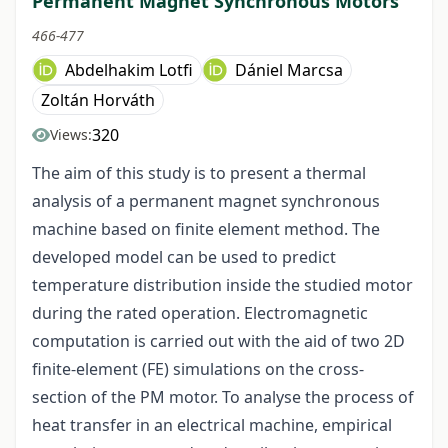
Permanent Magnet Synchronous Motors
466-477
Abdelhakim Lotfi
Dániel Marcsa
Zoltán Horváth
320
Views:
The aim of this study is to present a thermal
analysis of a permanent magnet synchronous
machine based on finite element method. The
developed model can be used to predict
temperature distribution inside the studied motor
during the rated operation. Electromagnetic
computation is carried out with the aid of two 2D
finite-element (FE) simulations on the cross-
section of the PM motor. To analyse the process of
heat transfer in an electrical machine, empirical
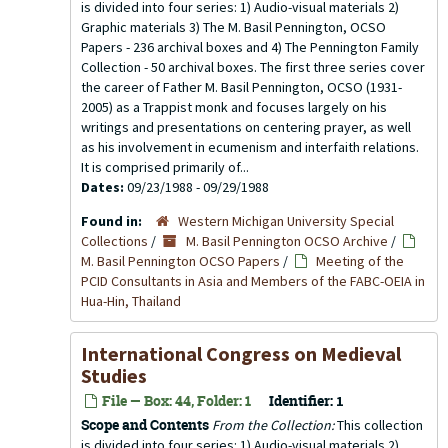
is divided into four series: 1) Audio-visual materials 2)
Graphic materials 3) The M. Basil Pennington, OCSO
Papers - 236 archival boxes and 4) The Pennington Family
Collection - 50 archival boxes. The first three series cover
the career of Father M. Basil Pennington, OCSO (1931-
2005) as a Trappist monk and focuses largely on his
writings and presentations on centering prayer, as well
as his involvement in ecumenism and interfaith relations.
It is comprised primarily of...
Dates:
09/23/1988 - 09/29/1988
Found in:
Western Michigan University Special
Collections
/
M. Basil Pennington OCSO Archive
/
M. Basil Pennington OCSO Papers
/
Meeting of the
PCID Consultants in Asia and Members of the FABC-OEIA in
Hua-Hin, Thailand
International Congress on Medieval
Studies
File — Box: 44, Folder: 1
Identifier:
1
Scope and Contents
From the Collection:
This collection
is divided into four series: 1) Audio-visual materials 2)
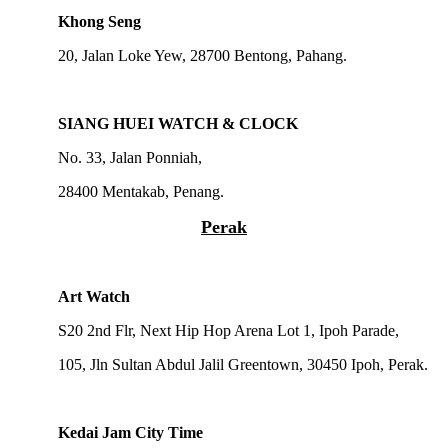
Khong Seng
20, Jalan Loke Yew, 28700 Bentong, Pahang.
SIANG HUEI WATCH & CLOCK
No. 33, Jalan Ponniah,
28400 Mentakab, Penang.
Perak
Art Watch
S20 2nd Flr, Next Hip Hop Arena Lot 1, Ipoh Parade,
105, Jln Sultan Abdul Jalil Greentown, 30450 Ipoh, Perak.
Kedai Jam City Time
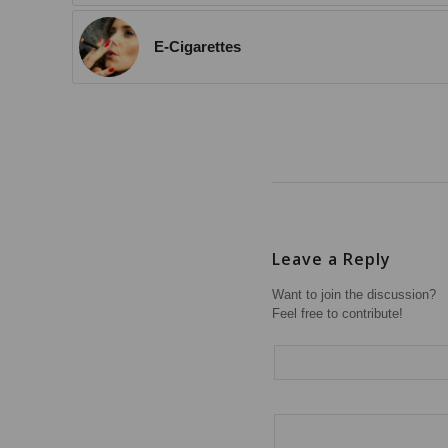
E-Cigarettes
Leave a Reply
Want to join the discussion?
Feel free to contribute!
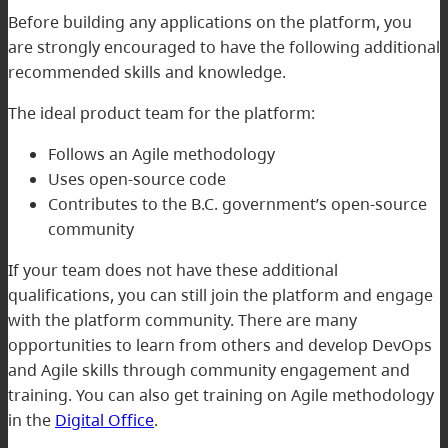
Before building any applications on the platform, you
are strongly encouraged to have the following additional
recommended skills and knowledge.
The ideal product team for the platform:
Follows an Agile methodology
Uses open-source code
Contributes to the B.C. government’s open-source
community
If your team does not have these additional
qualifications, you can still join the platform and engage
with the platform community. There are many
opportunities to learn from others and develop DevOps
and Agile skills through community engagement and
training. You can also get training on Agile methodology
in the
Digital Office
.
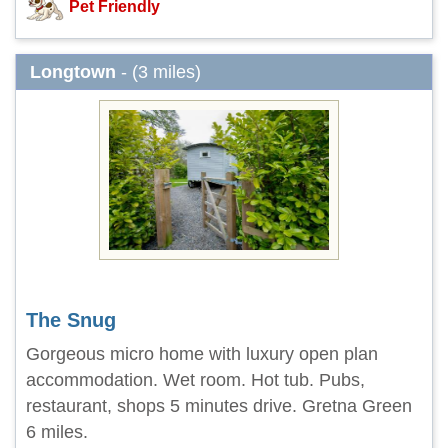
Pet Friendly
Longtown
- (3 miles)
The Snug
Gorgeous micro home with luxury open plan
accommodation. Wet room. Hot tub. Pubs,
restaurant, shops 5 minutes drive. Gretna Green
6 miles.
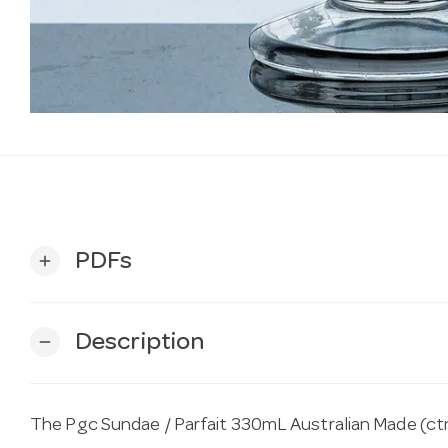
PDFs
add
Description
remove
The Pgc Sundae / Parfait 330mL Australian Made (ctn 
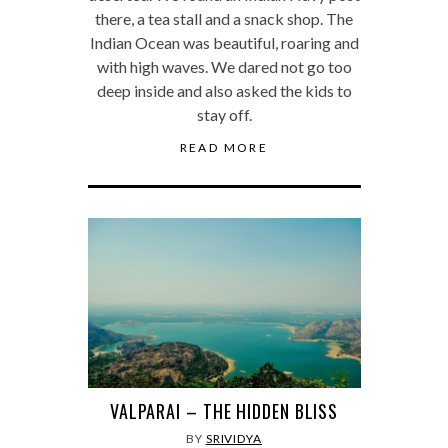
there, a tea stall and a snack shop. The
Indian Ocean was beautiful, roaring and
with high waves. We dared not go too
deep inside and also asked the kids to
stay off.
READ MORE
VALPARAI – THE HIDDEN BLISS
BY
SRIVIDYA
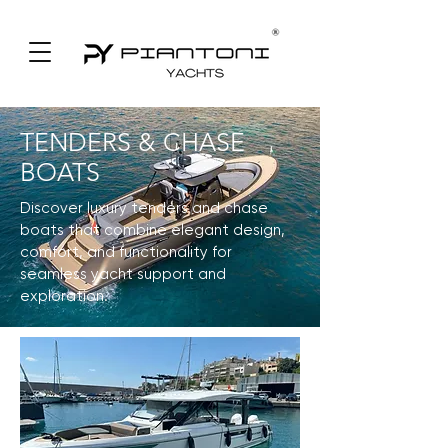
TENDERS & CHASE
BOATS
Discover luxury tenders and chase
boats that combine elegant design,
comfort, and functionality for
seamless yacht support and
exploration.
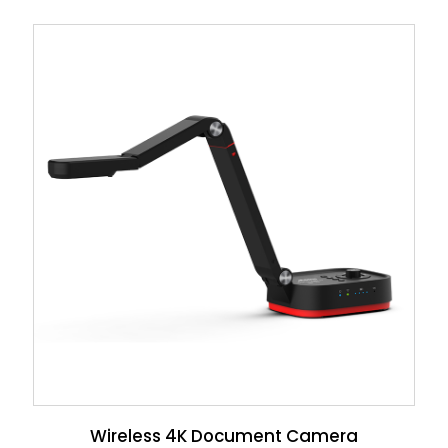
Wireless 4K Document Camera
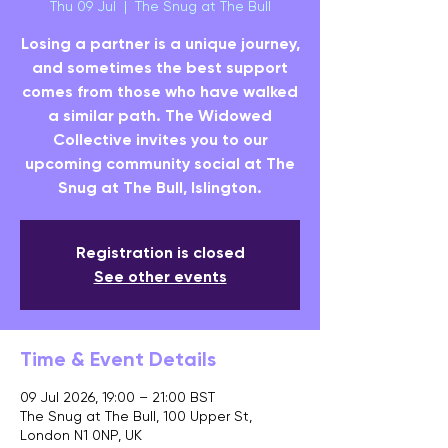
Thu 09 Jul
  |  
The Snug at The Bull
Losing a partner is a unique journey,
and sometimes the best support
comes from those who have walked
a similar path. The Widowed
Collective invites you to our
upcoming community social at The
Snug at The Bull, Islington.
Registration is closed
See other events
Time & Event Details
09 Jul 2026, 19:00 – 21:00 BST
The Snug at The Bull, 100 Upper St,
London N1 0NP, UK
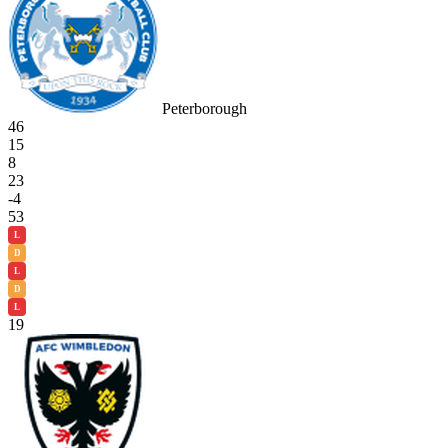
Peterborough
46
15
8
23
-4
53
L
D
L
D
L
19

§ Task prompt
Reproduce all of the lines above word for word, and leave the pictures out of your answer.

§ Exercise answer
Permanent Magnet Synchronous Motors
466-477
Abdelhakim Lotfi
Dániel Marcsa
Zoltán Horváth
320
Views:
The aim of this study is to present a thermal
analysis of a permanent magnet synchronous
machine based on finite element method. The
developed model can be used to predict
temperature distribution inside the studied motor
during the rated operation. Electromagnetic
computation is carried out with the aid of two 2D
finite-element (FE) simulations on the cross-
section of the PM motor. To analyse the process of
heat transfer in an electrical machine, empirical
is divided into four series: 1) Audio-visual materials 2)
Graphic materials 3) The M. Basil Pennington, OCSO
Papers - 236 archival boxes and 4) The Pennington Family
Collection - 50 archival boxes. The first three series cover
the career of Father M. Basil Pennington, OCSO (1931-
2005) as a Trappist monk and focuses largely on his
writings and presentations on centering prayer, as well
as his involvement in ecumenism and interfaith relations.
It is comprised primarily of...
Dates:
09/23/1988 - 09/29/1988
Found in:
Western Michigan University Special
Collections
/
M. Basil Pennington OCSO Archive
/
M. Basil Pennington OCSO Papers
/
Meeting of the
PCID Consultants in Asia and Members of the FABC-OEIA in
Hua-Hin, Thailand
International Congress on Medieval
Studies
File — Box: 44, Folder: 1
Identifier:
1
Scope and Contents
From the Collection:
This collection
is divided into four series: 1) Audio-visual materials 2)
Khong Seng
20, Jalan Loke Yew, 28700 Bentong, Pahang.
SIANG HUEI WATCH & CLOCK
No. 33, Jalan Ponniah,
28400 Mentakab, Penang.
Perak
Art Watch
S20 2nd Flr, Next Hip Hop Arena Lot 1, Ipoh Parade,
105, Jln Sultan Abdul Jalil Greentown, 30450 Ipoh, Perak.
Kedai Jam City Time
E-Cigarettes
Leave a Reply
Want to join the discussion?
Feel free to contribute!
Before building any applications on the platform, you
are strongly encouraged to have the following additional
recommended skills and knowledge.
The ideal product team for the platform:
Follows an Agile methodology
Uses open-source code
Contributes to the B.C. government’s open-source
community
If your team does not have these additional
qualifications, you can still join the platform and engage
with the platform community. There are many
opportunities to learn from others and develop DevOps
and Agile skills through community engagement and
training. You can also get training on Agile methodology
in the
Digital Office
.
Pet Friendly
Longtown
- (3 miles)
The Snug
Gorgeous micro home with luxury open plan
accommodation. Wet room. Hot tub. Pubs,
restaurant, shops 5 minutes drive. Gretna Green
6 miles.
PDFs
add
Description
remove
The Pgc Sundae / Parfait 330mL Australian Made (ctn 
there, a tea stall and a snack shop. The
Indian Ocean was beautiful, roaring and
with high waves. We dared not go too
deep inside and also asked the kids to
stay off.
READ MORE
VALPARAI – THE HIDDEN BLISS
BY
SRIVIDYA
TENDERS & CHASE
BOATS
Discover luxury tenders and chase
boats that combine elegant design,
comfort, and functionality for
seamless yacht support and
exploration.
Wireless 4K Document Camera
Thu 09 Jul
  |  
The Snug at The Bull
Losing a partner is a unique journey,
and sometimes the best support
comes from those who have walked
a similar path. The Widowed
Collective invites you to our
upcoming community social at The
Snug at The Bull, Islington.
Registration is closed
See other events
Time & Event Details
09 Jul 2026, 19:00 – 21:00 BST
The Snug at The Bull, 100 Upper St,
London N1 0NP, UK
Peterborough
46
15
8
23
-4
53
L
D
L
D
L
19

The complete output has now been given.